= Alton Little Theater =

Alton Little Theater, founded in 1933, is a non-profit community theater located in Alton, Illinois. Dorothy Colonius, a local English teacher, along with other educators and their students worked to create a community theater in Alton. Dorothy became the permanent artistic director and pushed for a permanent home for the theater.

Alton Little Theater (ALT) is the oldest live theater in Illinois run continuous shows. ALT traditionally produces five shows a year from September to May. As of the start of their 89th season in 2022, they have had over 500 productions.

ALT has received nominations for Arts For Life awards, most recently garnering several nominations and two wins for their 2009 production of Radio Gals.

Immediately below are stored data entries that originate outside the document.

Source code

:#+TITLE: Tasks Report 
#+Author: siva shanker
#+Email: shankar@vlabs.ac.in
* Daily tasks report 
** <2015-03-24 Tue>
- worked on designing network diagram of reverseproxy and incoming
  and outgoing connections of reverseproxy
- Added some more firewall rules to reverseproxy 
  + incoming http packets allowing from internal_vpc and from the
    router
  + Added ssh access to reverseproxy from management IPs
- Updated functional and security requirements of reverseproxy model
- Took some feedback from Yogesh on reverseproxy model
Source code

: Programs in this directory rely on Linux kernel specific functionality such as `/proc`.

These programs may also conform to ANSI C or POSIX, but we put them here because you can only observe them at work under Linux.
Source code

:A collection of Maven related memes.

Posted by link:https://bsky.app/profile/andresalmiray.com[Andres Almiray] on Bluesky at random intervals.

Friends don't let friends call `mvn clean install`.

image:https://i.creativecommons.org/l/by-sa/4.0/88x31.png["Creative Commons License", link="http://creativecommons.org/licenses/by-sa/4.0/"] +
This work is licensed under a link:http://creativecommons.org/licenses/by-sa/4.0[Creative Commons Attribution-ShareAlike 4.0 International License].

Since 2025, the theater has been embroiled in controversy due to the mishandling of sexual misconduct allegations leveled at previous board members, and the actions of current director, Eric Sykes.

== Controversies ==

=== Sexual misconduct allegations ===

In January 2025, Alton Little Theater was the subject of public reporting regarding sexual misconduct allegations involving individuals associated with the organization. According to First Alert 4, a former actress alleged that an incident occurred in 2016 in Godfrey, Illinois. The reporting stated that a civil no-contact order related to the matter had been issued in 2019 and later expired, and that no criminal charges had been filed in connection with the allegations at that time.

As of the reporting, local authorities were referenced in connection with the matter, though no convictions or criminal proceedings were reported in the available coverage.

=== 2026 leadership dispute and DEI resignation ===

In 2026, Alton Little Theater faced additional public attention following a dispute involving executive director Eric Sykes and a community member on social media. According to The Telegraph, the dispute included criticism of comments made by Sykes and broader concerns about the organization's handling of prior allegations.

Following the incident, Malcolm Kraft, who served as the organization's diversity, equity, and inclusion (DEI) chair, resigned. Kraft told The Telegraph that Sykes's past anti-LBGT social media posts, which included hateful statements rejecting nonbinary identities and criticizing Pride-related merchandise, were a factor in his decision to resign.

The controversy prompted calls from members of the local theater community for Sykes to step down. In response, Sykes released a public statement denying that Alton Little Theater was an unsafe environment, describing allegations circulating online as "false and misleading" and stating that the organization was committed to treating "every person who walks through our doors" with respect regardless of background or beliefs. This statement was meant with widespread backlash, leading to Alton Little Theater locking the comments on the post and blocking dissenting voices, thus furthering the boycott.

At the time of this writing, Sykes has not been removed and the boycott against Alton Little Theater remains in place.